Sarah Igo has been named the winner of the 2008 Cheiron Book Prize, for her history of scientific polling: The Averaged American: Surveys, Citizens, and the Making of a Mass Public (Harvard University Press, 2007).
Alexandra Rutherford, chair of the Book Prize Committee, explained the choice as follows:
Igo’s work stood out for the tightness and layering of its argumentation, the originality and freshness of its analysis, and the verve and energy of its presentation. It should be of great interest to a wide range of scholars in the history of the social and behavioral sciences and beyond.
She poses the provocative question: “In what ways is a society changed by the very tools employed to represent it?” and then answers it by examining the roles of the modern survey and the scientific surveyor in this process, arguing that surveys are “a peculiar sort of social investigation in which the public is simultaneously object, participant, and audience.” Her compelling account of Robert and Helen Lynd‘s Middletown study, the opinion polling of Elmo Roper and George Gallup, and the Kinsey reports in the making of a mass public exploits each of these vantage points, unraveling the complex relationships between social science and its publics in this period.
Dr.

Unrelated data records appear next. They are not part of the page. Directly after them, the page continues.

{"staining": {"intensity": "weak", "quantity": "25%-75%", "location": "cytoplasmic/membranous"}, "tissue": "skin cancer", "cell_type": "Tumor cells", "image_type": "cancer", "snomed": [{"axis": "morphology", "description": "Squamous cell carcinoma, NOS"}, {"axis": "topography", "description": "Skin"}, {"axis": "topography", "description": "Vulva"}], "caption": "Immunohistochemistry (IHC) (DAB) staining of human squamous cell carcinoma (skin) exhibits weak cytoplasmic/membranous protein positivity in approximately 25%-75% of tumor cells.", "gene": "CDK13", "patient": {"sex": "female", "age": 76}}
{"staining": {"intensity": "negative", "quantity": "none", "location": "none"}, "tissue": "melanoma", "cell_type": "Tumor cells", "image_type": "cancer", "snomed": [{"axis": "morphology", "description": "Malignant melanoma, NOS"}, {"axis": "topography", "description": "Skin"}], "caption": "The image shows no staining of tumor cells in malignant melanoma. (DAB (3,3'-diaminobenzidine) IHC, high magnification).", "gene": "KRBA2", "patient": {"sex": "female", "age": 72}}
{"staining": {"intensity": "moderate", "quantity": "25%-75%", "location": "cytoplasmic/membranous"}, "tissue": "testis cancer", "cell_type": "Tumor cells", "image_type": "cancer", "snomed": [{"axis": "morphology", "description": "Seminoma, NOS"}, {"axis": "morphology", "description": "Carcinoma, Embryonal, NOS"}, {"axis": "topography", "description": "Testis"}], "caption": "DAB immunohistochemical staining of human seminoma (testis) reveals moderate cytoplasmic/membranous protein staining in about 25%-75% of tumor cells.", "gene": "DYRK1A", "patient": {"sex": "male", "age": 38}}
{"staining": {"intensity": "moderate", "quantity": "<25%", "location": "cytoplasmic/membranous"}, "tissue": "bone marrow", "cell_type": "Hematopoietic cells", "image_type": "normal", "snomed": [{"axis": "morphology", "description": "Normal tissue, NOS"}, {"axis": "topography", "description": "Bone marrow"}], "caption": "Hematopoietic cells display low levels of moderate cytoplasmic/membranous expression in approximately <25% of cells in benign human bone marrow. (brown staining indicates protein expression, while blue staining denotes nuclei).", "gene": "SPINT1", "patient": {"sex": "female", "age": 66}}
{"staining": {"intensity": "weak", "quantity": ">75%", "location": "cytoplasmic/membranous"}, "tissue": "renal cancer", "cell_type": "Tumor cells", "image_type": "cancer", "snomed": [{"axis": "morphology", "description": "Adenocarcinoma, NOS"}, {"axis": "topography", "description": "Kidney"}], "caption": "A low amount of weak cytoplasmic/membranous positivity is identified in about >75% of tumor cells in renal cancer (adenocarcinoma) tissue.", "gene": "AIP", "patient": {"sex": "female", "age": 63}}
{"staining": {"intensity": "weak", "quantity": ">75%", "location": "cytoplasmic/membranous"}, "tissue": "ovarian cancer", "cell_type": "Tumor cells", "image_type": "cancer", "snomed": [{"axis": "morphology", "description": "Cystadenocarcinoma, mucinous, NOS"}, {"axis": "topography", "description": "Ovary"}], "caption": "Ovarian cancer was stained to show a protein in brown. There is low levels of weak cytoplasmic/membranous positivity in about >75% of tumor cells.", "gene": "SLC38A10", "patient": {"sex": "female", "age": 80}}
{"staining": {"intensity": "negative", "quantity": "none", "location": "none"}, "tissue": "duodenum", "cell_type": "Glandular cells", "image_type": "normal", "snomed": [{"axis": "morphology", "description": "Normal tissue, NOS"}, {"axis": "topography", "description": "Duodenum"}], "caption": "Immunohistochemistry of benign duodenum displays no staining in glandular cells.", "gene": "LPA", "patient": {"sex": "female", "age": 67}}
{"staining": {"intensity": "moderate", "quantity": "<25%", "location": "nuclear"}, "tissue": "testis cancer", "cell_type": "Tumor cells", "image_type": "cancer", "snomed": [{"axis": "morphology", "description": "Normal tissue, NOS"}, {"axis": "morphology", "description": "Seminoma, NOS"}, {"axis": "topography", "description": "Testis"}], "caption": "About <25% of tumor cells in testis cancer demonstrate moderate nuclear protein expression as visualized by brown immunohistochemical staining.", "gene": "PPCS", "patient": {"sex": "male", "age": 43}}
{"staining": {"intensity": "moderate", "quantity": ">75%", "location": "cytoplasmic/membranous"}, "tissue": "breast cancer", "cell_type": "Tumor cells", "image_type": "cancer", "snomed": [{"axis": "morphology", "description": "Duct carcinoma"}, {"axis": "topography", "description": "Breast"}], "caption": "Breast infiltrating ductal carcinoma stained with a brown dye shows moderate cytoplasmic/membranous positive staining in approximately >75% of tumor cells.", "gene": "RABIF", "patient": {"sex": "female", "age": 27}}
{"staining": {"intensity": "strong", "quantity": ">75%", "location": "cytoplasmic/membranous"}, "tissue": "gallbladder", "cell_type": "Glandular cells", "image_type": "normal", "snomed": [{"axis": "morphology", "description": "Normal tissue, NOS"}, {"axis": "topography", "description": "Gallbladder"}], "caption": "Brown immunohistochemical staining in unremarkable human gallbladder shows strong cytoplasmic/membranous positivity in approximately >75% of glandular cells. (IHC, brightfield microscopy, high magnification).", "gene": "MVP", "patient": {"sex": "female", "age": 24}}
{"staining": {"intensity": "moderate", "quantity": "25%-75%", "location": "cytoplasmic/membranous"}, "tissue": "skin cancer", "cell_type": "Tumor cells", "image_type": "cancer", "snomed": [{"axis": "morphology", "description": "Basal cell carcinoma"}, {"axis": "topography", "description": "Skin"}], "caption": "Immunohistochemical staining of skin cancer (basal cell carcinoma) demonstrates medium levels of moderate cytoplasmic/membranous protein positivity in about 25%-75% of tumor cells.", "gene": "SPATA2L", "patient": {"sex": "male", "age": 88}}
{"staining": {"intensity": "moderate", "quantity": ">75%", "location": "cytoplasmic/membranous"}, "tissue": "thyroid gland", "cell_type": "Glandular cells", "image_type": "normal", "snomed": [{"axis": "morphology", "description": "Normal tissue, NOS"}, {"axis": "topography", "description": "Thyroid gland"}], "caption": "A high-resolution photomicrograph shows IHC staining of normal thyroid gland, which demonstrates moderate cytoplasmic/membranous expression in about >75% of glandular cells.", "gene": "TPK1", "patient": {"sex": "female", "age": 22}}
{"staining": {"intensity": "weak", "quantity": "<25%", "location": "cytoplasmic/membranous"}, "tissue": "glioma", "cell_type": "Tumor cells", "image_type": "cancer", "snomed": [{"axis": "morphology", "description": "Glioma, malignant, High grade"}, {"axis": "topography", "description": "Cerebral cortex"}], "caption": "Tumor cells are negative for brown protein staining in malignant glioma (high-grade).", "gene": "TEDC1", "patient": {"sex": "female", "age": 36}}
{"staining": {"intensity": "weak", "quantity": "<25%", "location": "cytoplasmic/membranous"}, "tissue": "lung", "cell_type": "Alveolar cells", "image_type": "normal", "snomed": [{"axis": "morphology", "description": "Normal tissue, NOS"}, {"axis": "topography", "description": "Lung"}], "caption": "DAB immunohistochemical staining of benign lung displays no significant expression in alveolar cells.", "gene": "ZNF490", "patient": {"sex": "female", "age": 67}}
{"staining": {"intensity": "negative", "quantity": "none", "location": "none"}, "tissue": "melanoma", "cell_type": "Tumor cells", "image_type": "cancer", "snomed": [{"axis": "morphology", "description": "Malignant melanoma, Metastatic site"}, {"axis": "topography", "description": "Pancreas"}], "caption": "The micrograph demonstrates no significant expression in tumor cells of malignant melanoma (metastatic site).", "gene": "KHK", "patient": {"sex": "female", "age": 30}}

Igo will give the 2008 Cheiron Book Prize address at the 40th anniversary meeting of Cheiron at Ryerson University in Toronto, June 26th-29th. [Get the registration form.]
The Averaged American also won the President’s Book Award — which recognizes unpublished manuscripts by new authors — from the Social Science History Association in 2006.
Related works by the author:
- Igo, S. E. (2006). “A gold mine and a tool for democracy”: George Gallup, Elmo Roper, and the business of scientific polling, 1935-1955. Journal of the History of the Behavioral Sciences, 42(2), 109-134. “Scientific” public opinion polls arrived on the American scene in 1936. Examining the work of opinion surveyors George Gallup and Elmo Roper, this essay tracks the early career of a new social scientific technology, one that powerfully shaped conceptions of “the public.” Pollsters described their craft as a democratic one that could accurately represent the U.S. populace. Yet, their assumptions about that same public – and the techniques they employed to measure it – undermined such claims, and even risked calling the polling profession into question. To understand why Gallup and Roper fell short of their stated ambitions, one must turn not only to the state of midcentury sampling methods but also to the corporate sponsors and commercial pressures underlying their enterprise.
- Igo, S. E. (2005). From Main Street to Mainstream: Middletown, Muncie, and “Typical America”. Indiana Magazine of History, 101(3), 239-266. That Middletown—Robert S. and Helen Merrell Lynd’s 1929 study of Muncie, Indiana—captured the national limelight should be surprising. Social surveys, one response to the challenges posed by a new industrial order and rapid urbanization, would hardly have been unfamiliar to contemporaries. Similar investigations had been fixtures of the American scene since the late nineteenth century, from Jane Addams’s Hull House Maps and Papers of 1895 and W. E. B. Du Bois’s The Philadelphia Negro of 1899 to the six-volume Pittsburgh Survey of 1909–1914. These ventures, by turns altruistic and anxious, mapped urban poverty, explored the structures of African American and immigrant communities, tracked transformations in rural life, and examined industrial working conditions. By one count, at least 2,775 such surveys on various aspects of American life had been completed by the time of Middletown‘s publication. Yet no other study was instantly pronounced a revelatory investigation into the modern United States, a “mirror held up before us,” telling Americans “how we live and what we think about.” And none would have the impact—or the reach—of the Lynds’ survey.